All of this takes place in the book's first chapter.
The rest of the book follows Miles as she contends with Laura's death, her feelings of inadequacy and ugliness, and also with her own burgeoning addiction to prescription drugs -- hydros, Perks, and Oxys, if it's a special occasion. She struggles with her weight, is considering dropping out of school before her senior year, and is in love with her best friend, though he's in love with someone else.
There's a lot going on here. Too much.
Add to that a subplot, conducted mainly through dialogue, involving Washington, D.C.'s mind-boggling electoral situation of taxation without representation. In her previous books, Cohn has occasionally thrown out a line or two that is clearly her, expressed through her characters. Here, she abandons all restraint and uses her characters to go off on tirades against religion, neo-con politics, the electoral process, and all manner of other things.

(Entries from a collection)
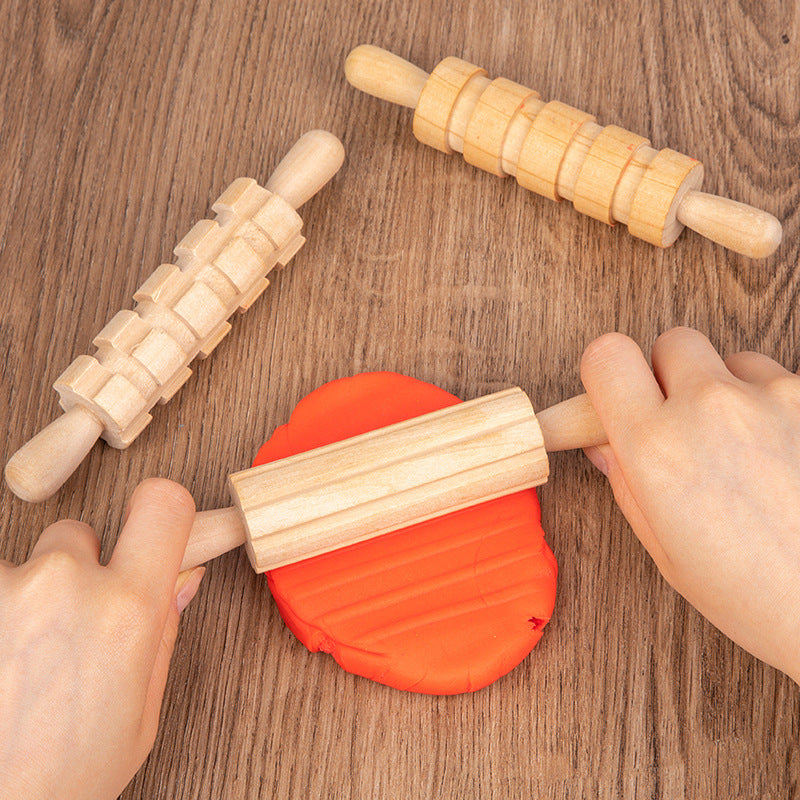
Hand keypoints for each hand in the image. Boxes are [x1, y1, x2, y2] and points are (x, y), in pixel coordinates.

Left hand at [0, 478, 203, 799]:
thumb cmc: (60, 778)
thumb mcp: (139, 715)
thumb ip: (162, 632)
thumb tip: (181, 575)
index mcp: (128, 610)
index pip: (162, 504)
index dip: (163, 511)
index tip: (152, 525)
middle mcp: (64, 584)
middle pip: (80, 534)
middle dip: (78, 570)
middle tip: (67, 629)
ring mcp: (6, 589)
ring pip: (26, 563)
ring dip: (27, 595)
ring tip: (20, 658)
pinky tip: (2, 658)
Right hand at [581, 327, 799, 682]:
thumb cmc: (762, 596)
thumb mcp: (668, 550)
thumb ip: (627, 482)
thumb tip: (608, 441)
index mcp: (657, 448)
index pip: (607, 356)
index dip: (608, 373)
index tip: (618, 392)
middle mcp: (712, 408)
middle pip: (672, 342)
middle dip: (671, 375)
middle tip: (684, 422)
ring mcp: (776, 396)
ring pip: (734, 360)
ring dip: (731, 390)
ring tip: (747, 449)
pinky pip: (785, 380)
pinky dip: (779, 407)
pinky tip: (786, 455)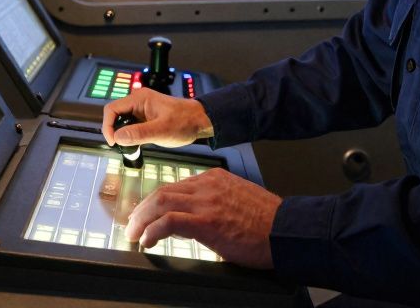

> [INSTRUCTIONS FOR THE TASK] According to the book review, what is Miles considering doing before her senior year?

> [PROBLEM SOLUTION] Dropping out of school.